Special counsel Robert Mueller's team has informed President Donald Trump's attorneys that they have concluded that they cannot indict a sitting president, according to the President's lawyer.
"All they get to do is write a report," Trump lawyer Rudy Giuliani told CNN. "They can't indict. At least they acknowledged that to us after some battling, they acknowledged that to us."
That conclusion is likely based on longstanding Justice Department guidelines. It is not about any assessment of the evidence Mueller's team has compiled.
A lack of an indictment would not necessarily mean the President is in the clear. Mueller could issue a report making referrals or recommendations to the House of Representatives.
The inability to indict a sitting president has been the position of the Office of Legal Counsel in the Justice Department since the Nixon administration and reaffirmed in the Clinton administration, but it has never been tested in court.
It had been an open question whether, if investigators found potentially criminal evidence against Trump, Mueller's team would try to challenge those Justice Department guidelines.
CNN reached out to Mueller's team. They declined to comment.
Deputy Attorney General Rod Rosenstein publicly discussed the issue earlier this month at an event held by the Freedom Forum Institute. He was asked if a sitting president can be indicted.
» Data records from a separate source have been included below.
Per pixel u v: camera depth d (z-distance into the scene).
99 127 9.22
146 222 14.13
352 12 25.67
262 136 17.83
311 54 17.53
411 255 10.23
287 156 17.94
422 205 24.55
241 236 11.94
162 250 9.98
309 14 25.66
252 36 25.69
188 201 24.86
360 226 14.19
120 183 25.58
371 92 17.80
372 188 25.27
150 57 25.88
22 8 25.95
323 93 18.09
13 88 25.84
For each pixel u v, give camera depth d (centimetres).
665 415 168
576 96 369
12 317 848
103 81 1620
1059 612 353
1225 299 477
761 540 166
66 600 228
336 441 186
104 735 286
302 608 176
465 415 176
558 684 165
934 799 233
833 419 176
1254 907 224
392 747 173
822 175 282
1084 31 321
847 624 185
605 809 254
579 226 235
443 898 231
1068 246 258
"I'm not going to answer this in the context of any current matters, so you shouldn't draw any inference about it," Rosenstein said. "But the Department of Justice has in the past, when the issue arose, has opined that a sitting President cannot be indicted. There's been a lot of speculation in the media about this, I just don't have anything more to say about it." Rosenstein oversees the special counsel probe.
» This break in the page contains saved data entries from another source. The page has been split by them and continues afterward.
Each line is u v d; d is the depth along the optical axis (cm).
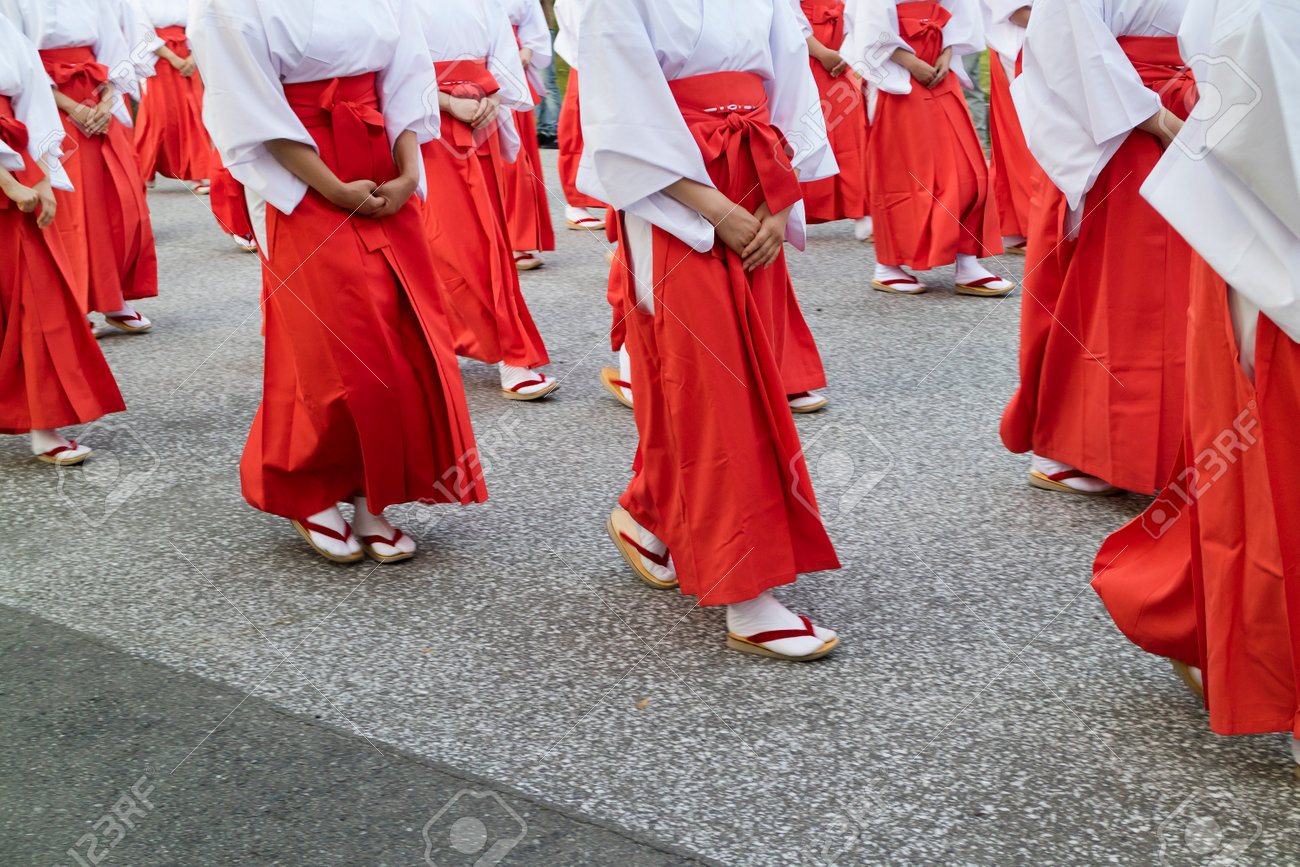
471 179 444
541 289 625
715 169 254
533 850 205
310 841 211
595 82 246
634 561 306
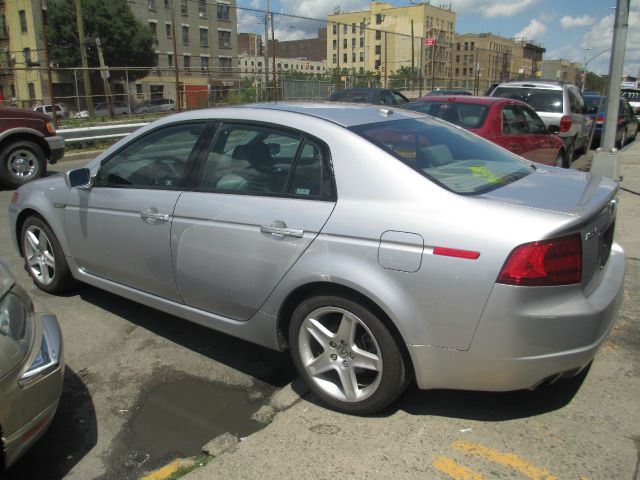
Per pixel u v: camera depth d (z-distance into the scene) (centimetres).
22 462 279
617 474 256
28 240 482
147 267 381
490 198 278
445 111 743
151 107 3544
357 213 286
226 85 3200
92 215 411
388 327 283
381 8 10900
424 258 265
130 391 342
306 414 309
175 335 414
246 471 261
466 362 268
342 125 317
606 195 301
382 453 273
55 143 1011
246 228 321
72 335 412
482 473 258
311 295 305
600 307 271
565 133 1047
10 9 4925
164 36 6006
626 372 346
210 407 326
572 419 298
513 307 252
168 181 370
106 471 272
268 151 331
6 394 235
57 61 4825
Giuliani tells CNN the special counsel's team has decided that "they have to follow the Justice Department rules."
"The Justice Department memos going back to before Nixon say that you cannot indict a sitting president, you have to impeach him. Now there was a little time in which there was some dispute about that, but they acknowledged to us orally that they understand that they can't violate the Justice Department rules," Giuliani said.
"We think it's bigger than that. We think it's a constitutional rule, but I don't think you're ever going to confront that because nobody's ever going to indict a sitting president. So, what does that leave them with? That leaves them with writing a report," said Giuliani.
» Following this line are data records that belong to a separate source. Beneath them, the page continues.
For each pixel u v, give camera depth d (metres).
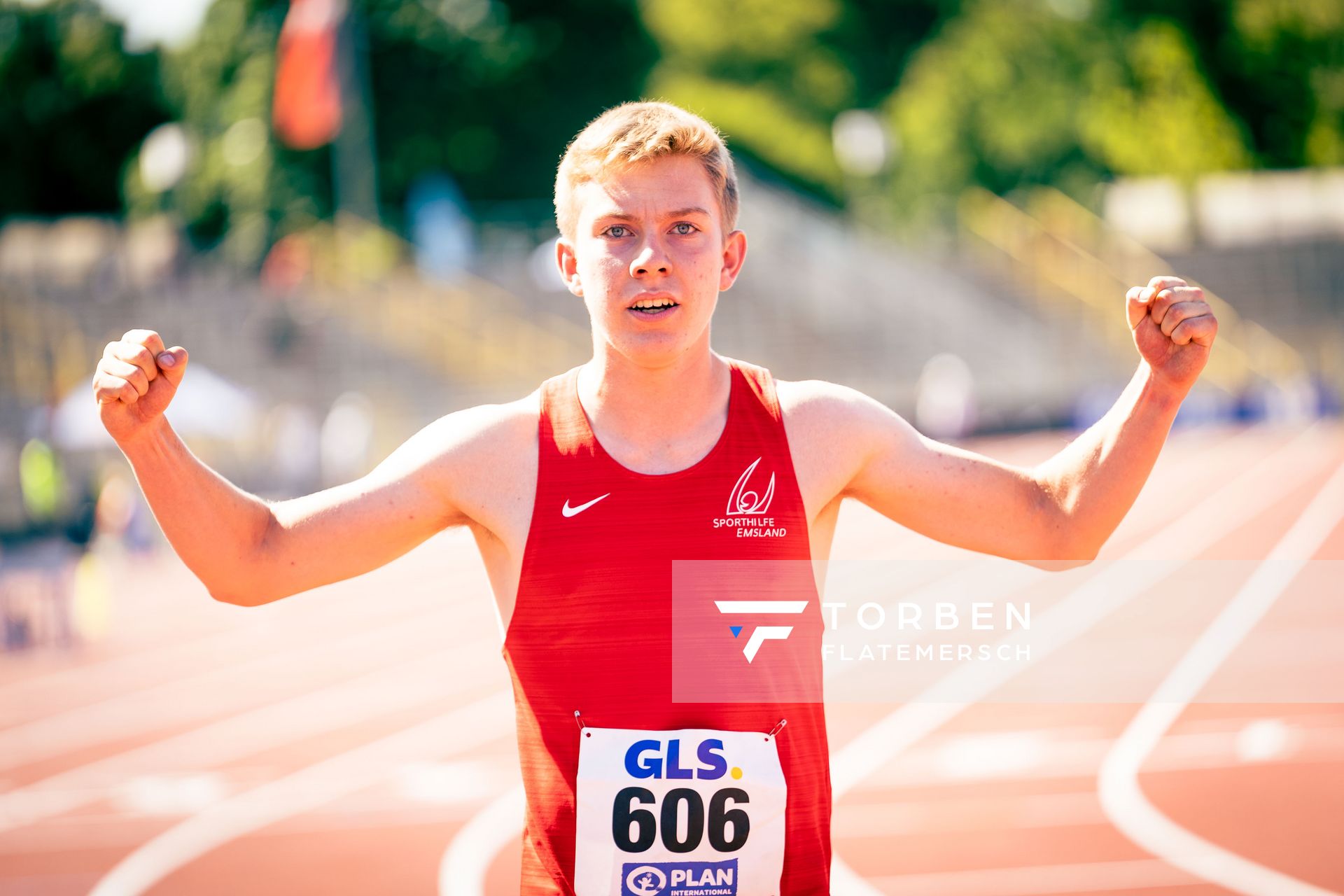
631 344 4.15
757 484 4.26
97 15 88.25
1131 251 79.62
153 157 74.44
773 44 82.69
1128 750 14.02
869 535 36.31
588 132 4.34
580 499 4.23
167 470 4.12
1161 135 85.19
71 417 33.94
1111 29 84.81
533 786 4.22
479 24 79.94
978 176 82.94
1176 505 38.12
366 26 78.00
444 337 60.41
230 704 18.75
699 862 4.13
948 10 85.38
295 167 76.94
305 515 4.32
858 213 82.94
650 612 4.16
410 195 79.31
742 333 65.50
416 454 4.39
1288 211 88.50
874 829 11.80
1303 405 71.56
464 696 18.39
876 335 66.62
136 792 14.27
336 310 60.94
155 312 60.28
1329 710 15.38
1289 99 91.94
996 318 69.50
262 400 57.50
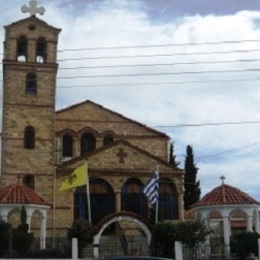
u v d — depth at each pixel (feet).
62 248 130.41
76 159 176.14
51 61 182.60
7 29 181.57
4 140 173.47
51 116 179.11
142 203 176.35
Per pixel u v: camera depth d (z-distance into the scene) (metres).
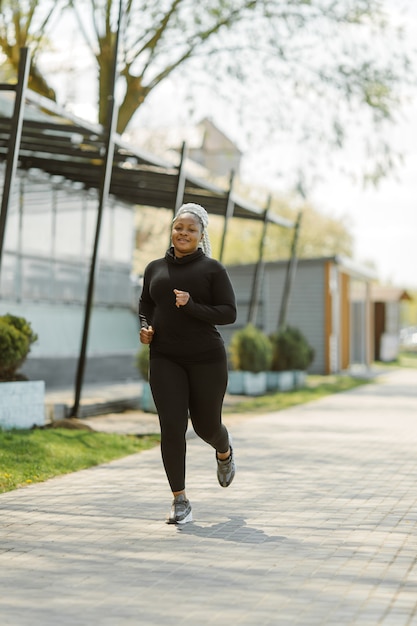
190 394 7.12
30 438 10.88
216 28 23.77
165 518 7.16
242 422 14.96
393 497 8.21
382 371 35.47
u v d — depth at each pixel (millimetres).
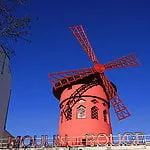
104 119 21875
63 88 23250
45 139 18672
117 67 23328
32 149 18422
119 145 17625
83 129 20594
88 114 21266
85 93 22172
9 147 18797
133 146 17328
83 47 23641
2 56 23703
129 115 22188
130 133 17859
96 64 23000
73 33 24031
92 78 22859
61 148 18031
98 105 21906
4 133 25266
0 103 23812
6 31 8789
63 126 21547
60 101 23203
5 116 25156
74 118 21234
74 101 22016
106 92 22938
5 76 24922
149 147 17125
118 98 22719
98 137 18484
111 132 22047
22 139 18875
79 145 18625
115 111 22469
It would then be up to the House of Representatives to decide what to do about with the special counsel's report -- and whether to pursue articles of impeachment.
Giuliani also said that he is using the one-year anniversary of the Mueller probe, which is Thursday, to push the special counsel to disclose how much money is being spent, and to actively begin negotiating with Trump's legal team over any Trump interview Mueller is seeking.
"Do you really need an interview?" Giuliani said he wants Mueller's team to answer.
"You've got all the facts. You've got all the documents. You've got all the explanations. We're happy to tell you they're not going to change."